## Task directions
The required output is the line with "Australian federal legislation" through the final line of the entries, each one exactly as it stands.

*** Block opens ***

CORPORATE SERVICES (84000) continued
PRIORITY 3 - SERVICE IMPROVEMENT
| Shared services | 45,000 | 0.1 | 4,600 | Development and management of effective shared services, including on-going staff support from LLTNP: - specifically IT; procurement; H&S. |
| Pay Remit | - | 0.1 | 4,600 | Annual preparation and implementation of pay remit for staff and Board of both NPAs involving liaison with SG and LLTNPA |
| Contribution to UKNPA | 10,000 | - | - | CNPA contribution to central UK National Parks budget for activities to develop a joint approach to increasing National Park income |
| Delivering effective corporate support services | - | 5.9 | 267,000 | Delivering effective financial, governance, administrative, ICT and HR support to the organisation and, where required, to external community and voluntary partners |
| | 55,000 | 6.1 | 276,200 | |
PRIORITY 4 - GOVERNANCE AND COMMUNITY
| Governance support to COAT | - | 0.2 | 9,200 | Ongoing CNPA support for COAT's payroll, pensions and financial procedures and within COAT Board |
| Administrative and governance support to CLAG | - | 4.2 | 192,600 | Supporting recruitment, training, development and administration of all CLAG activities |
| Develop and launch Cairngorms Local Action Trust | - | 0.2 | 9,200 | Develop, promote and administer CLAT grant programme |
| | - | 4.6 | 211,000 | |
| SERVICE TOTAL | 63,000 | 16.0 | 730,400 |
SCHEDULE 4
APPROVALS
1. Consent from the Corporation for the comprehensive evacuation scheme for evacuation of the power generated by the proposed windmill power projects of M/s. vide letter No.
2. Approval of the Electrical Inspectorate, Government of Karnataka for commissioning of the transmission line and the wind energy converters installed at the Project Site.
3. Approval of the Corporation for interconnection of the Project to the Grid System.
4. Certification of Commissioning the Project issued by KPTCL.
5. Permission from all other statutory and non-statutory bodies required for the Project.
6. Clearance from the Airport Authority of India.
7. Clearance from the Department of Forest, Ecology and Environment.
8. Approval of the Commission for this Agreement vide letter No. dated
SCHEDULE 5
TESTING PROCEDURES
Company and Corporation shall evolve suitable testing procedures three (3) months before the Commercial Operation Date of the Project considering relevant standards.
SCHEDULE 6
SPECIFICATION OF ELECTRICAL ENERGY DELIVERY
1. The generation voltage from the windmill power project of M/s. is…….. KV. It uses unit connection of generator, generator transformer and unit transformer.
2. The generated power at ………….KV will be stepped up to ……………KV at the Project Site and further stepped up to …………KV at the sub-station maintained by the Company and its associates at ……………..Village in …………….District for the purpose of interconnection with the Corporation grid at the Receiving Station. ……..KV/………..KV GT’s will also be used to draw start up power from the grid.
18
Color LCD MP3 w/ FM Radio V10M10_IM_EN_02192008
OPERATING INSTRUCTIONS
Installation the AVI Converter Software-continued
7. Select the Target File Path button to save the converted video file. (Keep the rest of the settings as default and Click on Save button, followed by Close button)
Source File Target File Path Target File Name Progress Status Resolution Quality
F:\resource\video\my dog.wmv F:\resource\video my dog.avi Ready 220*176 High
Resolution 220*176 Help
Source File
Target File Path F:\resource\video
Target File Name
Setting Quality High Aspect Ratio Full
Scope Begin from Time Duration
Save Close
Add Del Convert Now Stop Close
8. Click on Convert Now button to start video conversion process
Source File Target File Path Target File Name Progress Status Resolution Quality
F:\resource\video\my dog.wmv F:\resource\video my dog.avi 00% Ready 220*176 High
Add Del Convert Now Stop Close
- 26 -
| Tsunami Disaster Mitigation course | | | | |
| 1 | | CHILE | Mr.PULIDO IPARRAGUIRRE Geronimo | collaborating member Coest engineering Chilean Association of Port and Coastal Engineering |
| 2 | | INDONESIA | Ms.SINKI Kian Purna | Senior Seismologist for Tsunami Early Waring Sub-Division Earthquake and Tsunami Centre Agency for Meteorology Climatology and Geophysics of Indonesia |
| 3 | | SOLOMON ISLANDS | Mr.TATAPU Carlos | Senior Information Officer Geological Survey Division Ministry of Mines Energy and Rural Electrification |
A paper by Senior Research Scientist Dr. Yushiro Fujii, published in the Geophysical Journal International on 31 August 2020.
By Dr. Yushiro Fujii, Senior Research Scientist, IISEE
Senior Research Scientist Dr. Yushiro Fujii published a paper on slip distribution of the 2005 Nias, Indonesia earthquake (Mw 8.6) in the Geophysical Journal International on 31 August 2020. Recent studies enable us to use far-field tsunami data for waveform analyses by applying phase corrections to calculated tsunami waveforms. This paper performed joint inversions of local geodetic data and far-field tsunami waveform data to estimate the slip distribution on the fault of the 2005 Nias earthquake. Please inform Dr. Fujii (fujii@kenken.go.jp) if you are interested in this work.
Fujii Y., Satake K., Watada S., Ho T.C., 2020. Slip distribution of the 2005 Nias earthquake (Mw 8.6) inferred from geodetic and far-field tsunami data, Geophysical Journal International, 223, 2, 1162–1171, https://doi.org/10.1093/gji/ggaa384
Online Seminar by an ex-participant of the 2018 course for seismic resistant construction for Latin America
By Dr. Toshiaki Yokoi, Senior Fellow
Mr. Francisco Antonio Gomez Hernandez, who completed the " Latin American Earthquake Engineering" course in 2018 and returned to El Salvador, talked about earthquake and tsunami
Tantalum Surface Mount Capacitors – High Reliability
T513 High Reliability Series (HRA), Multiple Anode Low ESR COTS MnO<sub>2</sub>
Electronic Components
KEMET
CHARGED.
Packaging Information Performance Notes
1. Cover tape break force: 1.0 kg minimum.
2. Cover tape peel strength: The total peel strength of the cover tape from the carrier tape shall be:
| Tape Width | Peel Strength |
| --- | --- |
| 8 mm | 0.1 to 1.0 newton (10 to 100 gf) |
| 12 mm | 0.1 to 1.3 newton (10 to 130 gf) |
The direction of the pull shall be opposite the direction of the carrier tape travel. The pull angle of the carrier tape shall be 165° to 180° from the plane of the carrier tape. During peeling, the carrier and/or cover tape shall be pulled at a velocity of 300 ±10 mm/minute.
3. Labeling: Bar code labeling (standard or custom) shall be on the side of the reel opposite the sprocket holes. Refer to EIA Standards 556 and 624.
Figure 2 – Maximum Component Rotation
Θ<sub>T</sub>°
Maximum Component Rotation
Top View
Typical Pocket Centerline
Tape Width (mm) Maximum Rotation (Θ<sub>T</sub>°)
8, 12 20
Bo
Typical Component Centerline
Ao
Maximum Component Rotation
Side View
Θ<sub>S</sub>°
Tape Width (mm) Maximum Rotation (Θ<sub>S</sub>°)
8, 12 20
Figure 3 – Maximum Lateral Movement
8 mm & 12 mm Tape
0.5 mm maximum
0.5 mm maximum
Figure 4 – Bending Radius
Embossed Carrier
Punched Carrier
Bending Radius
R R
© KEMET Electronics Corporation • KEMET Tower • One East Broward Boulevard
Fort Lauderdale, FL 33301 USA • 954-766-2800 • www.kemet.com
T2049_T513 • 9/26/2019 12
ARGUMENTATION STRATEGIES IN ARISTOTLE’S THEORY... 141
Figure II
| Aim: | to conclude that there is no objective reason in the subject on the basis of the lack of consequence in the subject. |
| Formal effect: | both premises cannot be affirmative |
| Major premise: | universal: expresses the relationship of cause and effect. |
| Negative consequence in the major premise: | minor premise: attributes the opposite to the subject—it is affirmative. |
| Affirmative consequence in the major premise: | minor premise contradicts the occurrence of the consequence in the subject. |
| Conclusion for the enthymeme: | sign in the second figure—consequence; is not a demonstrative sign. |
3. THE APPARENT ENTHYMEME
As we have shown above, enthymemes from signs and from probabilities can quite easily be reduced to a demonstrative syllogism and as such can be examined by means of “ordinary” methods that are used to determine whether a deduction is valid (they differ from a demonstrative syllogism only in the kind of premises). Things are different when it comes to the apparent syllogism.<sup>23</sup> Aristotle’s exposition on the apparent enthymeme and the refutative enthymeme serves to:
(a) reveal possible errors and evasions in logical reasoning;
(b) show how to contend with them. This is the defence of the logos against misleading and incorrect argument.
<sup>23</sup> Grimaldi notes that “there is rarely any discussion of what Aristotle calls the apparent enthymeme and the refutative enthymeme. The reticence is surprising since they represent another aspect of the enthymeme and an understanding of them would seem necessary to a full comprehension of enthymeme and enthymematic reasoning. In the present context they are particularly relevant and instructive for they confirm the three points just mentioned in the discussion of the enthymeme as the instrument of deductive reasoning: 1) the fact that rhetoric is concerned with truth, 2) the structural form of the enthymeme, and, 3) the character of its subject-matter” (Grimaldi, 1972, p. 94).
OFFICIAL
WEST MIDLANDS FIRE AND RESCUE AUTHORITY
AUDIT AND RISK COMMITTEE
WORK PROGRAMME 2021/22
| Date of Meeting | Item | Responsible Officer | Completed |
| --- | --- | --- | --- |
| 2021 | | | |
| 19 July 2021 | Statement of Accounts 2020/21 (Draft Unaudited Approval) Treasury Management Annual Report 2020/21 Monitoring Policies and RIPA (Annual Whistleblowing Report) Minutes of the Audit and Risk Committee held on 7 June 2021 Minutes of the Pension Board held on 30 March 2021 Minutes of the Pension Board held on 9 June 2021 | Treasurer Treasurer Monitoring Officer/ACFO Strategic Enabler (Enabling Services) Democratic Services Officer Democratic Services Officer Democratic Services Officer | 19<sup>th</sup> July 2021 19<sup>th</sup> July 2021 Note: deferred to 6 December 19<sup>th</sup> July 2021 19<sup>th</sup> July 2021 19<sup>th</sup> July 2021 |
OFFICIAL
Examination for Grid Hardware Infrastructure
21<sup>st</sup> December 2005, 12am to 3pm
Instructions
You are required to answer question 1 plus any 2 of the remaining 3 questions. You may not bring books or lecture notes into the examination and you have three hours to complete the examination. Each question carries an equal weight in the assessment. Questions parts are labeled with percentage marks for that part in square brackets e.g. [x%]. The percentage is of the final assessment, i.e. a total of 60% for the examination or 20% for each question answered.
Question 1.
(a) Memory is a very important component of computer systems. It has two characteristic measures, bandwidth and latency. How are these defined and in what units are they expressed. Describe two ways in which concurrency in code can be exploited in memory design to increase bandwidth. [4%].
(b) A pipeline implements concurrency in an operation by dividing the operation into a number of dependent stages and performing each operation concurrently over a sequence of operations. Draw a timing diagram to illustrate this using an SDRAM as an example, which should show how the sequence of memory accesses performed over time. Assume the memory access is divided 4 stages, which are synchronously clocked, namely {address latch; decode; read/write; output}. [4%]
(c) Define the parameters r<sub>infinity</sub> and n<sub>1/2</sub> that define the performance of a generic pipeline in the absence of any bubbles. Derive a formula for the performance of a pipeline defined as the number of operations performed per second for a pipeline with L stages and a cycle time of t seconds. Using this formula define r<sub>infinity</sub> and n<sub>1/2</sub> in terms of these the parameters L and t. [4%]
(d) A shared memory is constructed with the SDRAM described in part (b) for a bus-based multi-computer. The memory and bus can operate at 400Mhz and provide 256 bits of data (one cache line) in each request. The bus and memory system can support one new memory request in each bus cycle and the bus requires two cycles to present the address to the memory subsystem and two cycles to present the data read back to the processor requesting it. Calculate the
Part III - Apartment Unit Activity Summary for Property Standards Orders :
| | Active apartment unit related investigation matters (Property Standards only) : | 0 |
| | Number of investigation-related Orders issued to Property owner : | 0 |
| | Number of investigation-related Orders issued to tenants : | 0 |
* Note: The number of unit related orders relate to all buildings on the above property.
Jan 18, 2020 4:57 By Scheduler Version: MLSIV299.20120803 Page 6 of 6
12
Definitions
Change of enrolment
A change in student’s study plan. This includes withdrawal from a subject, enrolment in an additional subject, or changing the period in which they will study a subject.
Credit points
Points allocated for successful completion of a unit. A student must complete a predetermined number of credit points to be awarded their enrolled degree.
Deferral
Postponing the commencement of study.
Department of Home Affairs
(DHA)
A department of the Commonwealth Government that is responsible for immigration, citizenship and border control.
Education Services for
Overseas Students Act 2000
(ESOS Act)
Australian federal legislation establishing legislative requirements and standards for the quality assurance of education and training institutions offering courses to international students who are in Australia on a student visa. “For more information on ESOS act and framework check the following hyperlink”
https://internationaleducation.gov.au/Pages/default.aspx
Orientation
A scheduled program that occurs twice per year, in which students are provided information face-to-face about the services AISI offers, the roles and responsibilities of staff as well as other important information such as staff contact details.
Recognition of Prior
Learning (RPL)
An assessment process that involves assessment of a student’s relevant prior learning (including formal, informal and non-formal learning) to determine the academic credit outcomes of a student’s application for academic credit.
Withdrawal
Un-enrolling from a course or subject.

*** Block closes ***

## Output for this exercise
Australian federal legislation establishing legislative requirements and standards for the quality assurance of education and training institutions offering courses to international students who are in Australia on a student visa. “For more information on ESOS act and framework check the following hyperlink”
https://internationaleducation.gov.au/Pages/default.aspx
Orientation
A scheduled program that occurs twice per year, in which students are provided information face-to-face about the services AISI offers, the roles and responsibilities of staff as well as other important information such as staff contact details.
Recognition of Prior
Learning (RPL)
An assessment process that involves assessment of a student’s relevant prior learning (including formal, informal and non-formal learning) to determine the academic credit outcomes of a student’s application for academic credit.
Withdrawal
Un-enrolling from a course or subject.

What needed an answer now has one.